Mentally challenged men following little girls around and striking up conversations with them, making inappropriate motions and touching them. The sad fact is that the caregivers for these people are usually no better than the parents of some of these neglected children, and when the two meet dangerous things might happen. We have had more than a few issues with the mentally challenged harassing and/or grabbing patrons.

Middle aged men insisting on using children’s or teen computers, and creating problems when asked to move to adult areas. If they aren’t with their own child, why else would they insist on using a computer while being surrounded by them?

The worst of the bunch was a man who would come into the library with a briefcase filled with coloring books. He would collect pictures of kids and keep them in his wallet, and was able to keep up a charade of being a "family friend" by somehow obtaining photos of young girls and showing them to the staff to prove that he knew the kids. The girls were usually scared and would go along with it, until finally the cops came and arrested this scumbag.

I bring all this up not to scare you away from the library, but as a warning. If you're a good parent, it might be hard to believe this, but a shocking number of parents will leave their children completely unattended in the kid's room and go off to use the internet elsewhere. Under these circumstances, it is very easy for some creep to just come up and kidnap a child without the parent even knowing about it until their computer session finally ends. There are at least two children that I see frequently, around four years old, who are regularly left completely alone while their parent is on the computer in a room that is as far from their child as the kitchen in a restaurant is to the bathroom. They aren’t even left with an older sibling who is watching after them. The parent just assumes that, since the librarian is nearby, nothing will happen to their child. This is idiotic, and not good parenting. I'm sick of seeing these neglected kids, and I wish that someone at some point in these people‘s lives would have sat them down and taught them the basics of parenting.

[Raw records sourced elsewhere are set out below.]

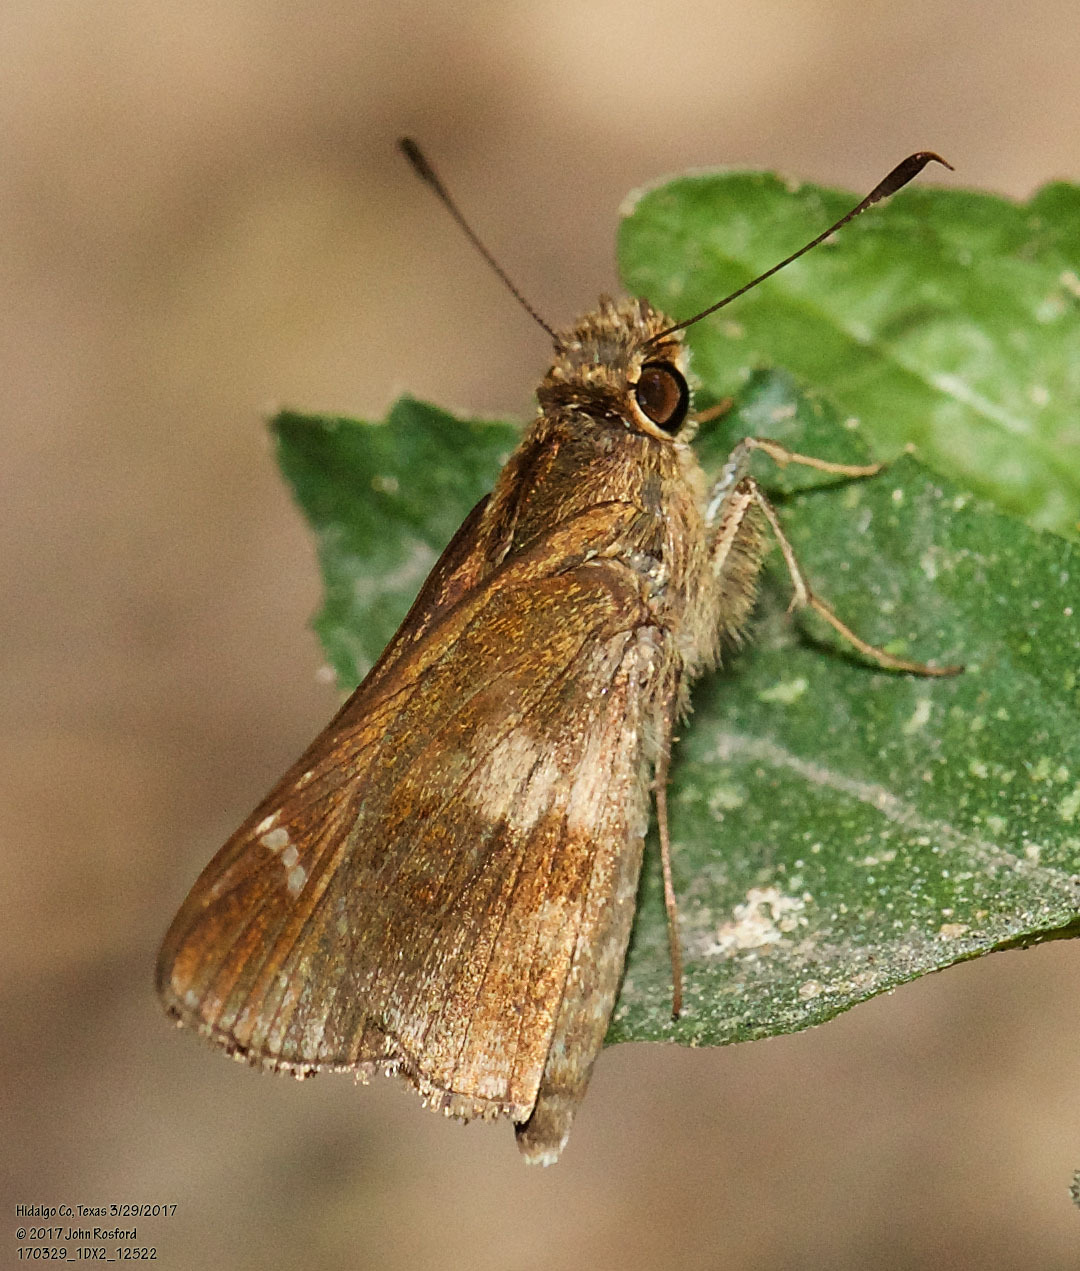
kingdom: Animalia
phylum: Arthropoda
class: Insecta
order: Lepidoptera
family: Hesperiidae
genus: Lerema
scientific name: Lerema accius
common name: Clouded skipper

An old boss of mine referred to the library as "pedophile paradise," and they weren't far from the truth. People just leave their kids in the library and assume that, among our other duties, library workers will look after their children and make sure that nothing happens to them. We are not paid to be babysitters, and we don't just sit at a desk all day with nothing else to do but watch someone's child. This is a dangerous way to think, and parents need to be a little less neglectful of their children in the library.

So please, if you bring your kids to the library, make sure they're with you at all times. Don't just keep it on good faith that they'll stay put and not walk away with a stranger. The library is a safe place, but there are creeps everywhere, and you're not helping matters by basically giving one of these scumbags a golden opportunity to walk off with your child.